When he was the ADBP chief, he oversaw the completion of a new multi-story building of the bank in Islamabad’s Aabpara sector. Such high-profile buildings are usually inaugurated by the president or the prime minister depending on who is more authoritative and assertive. Going out of his way, Masood ordered that the new building would be inaugurated neither by the President nor by the Prime Minister but by whosoever was bank’s senior most peon.

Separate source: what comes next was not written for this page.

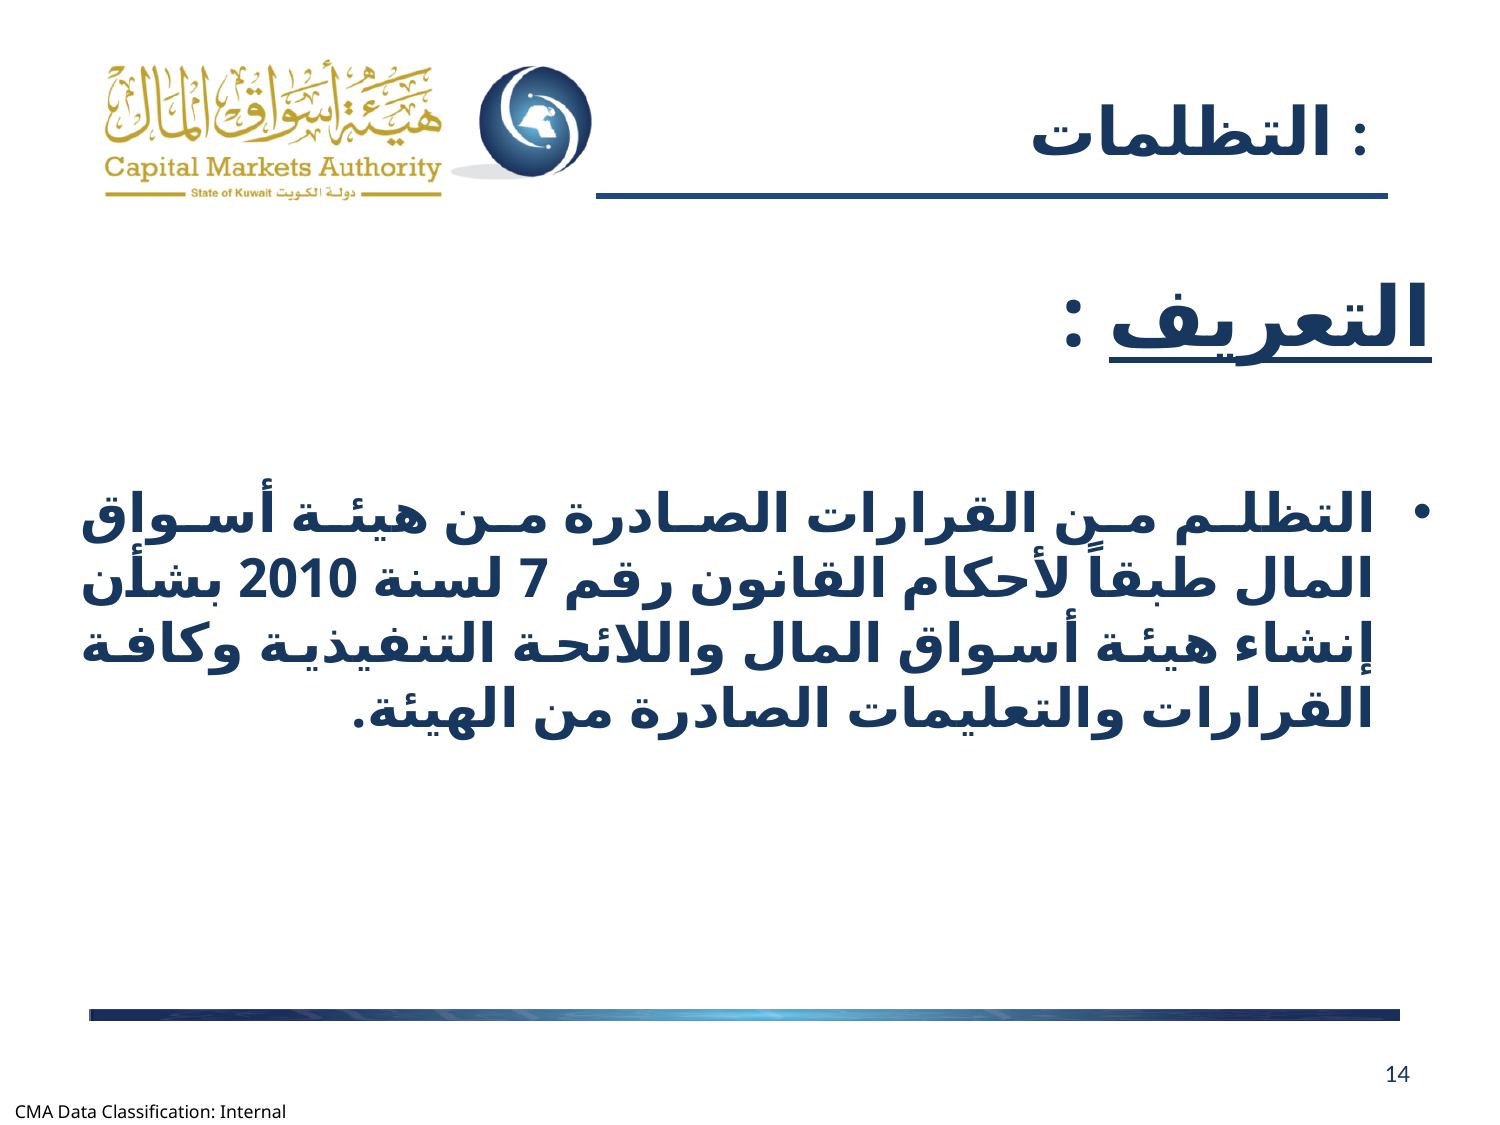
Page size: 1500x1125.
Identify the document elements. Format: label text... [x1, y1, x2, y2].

His close lieutenants at the ADBP tried to get the strange decision reversed by telling him that the prime minister in those days was very vindictive and the first thing he would do in such an event was to order his prompt dismissal. Concealed threats of dismissal, however, failed to unnerve the brave son of Aligarh and, for the first time in Islamabad’s arrogant history, the most graceful of the federal capital’s buildings was actually inaugurated by a shy, ageing, semi-literate class IV employee of the bank.

Works

A literary work in history and philosophy of the creation of Pakistan and an all encompassing book on the touchstone of humans and humane. Mukhtar Masood, brings into this text, his close observation of the years of upheavl preceding the division of India and the end of Victorian rule. The books details the events, forces, people, and ideas that lead to the creation of the first purely ideological state of the planet.

A travelogue written in an exclusive manner. in Urdu.

Eye-witness story of Iranian revolution. When Mukhtar Masood was in Tehran as the Chairman RCD.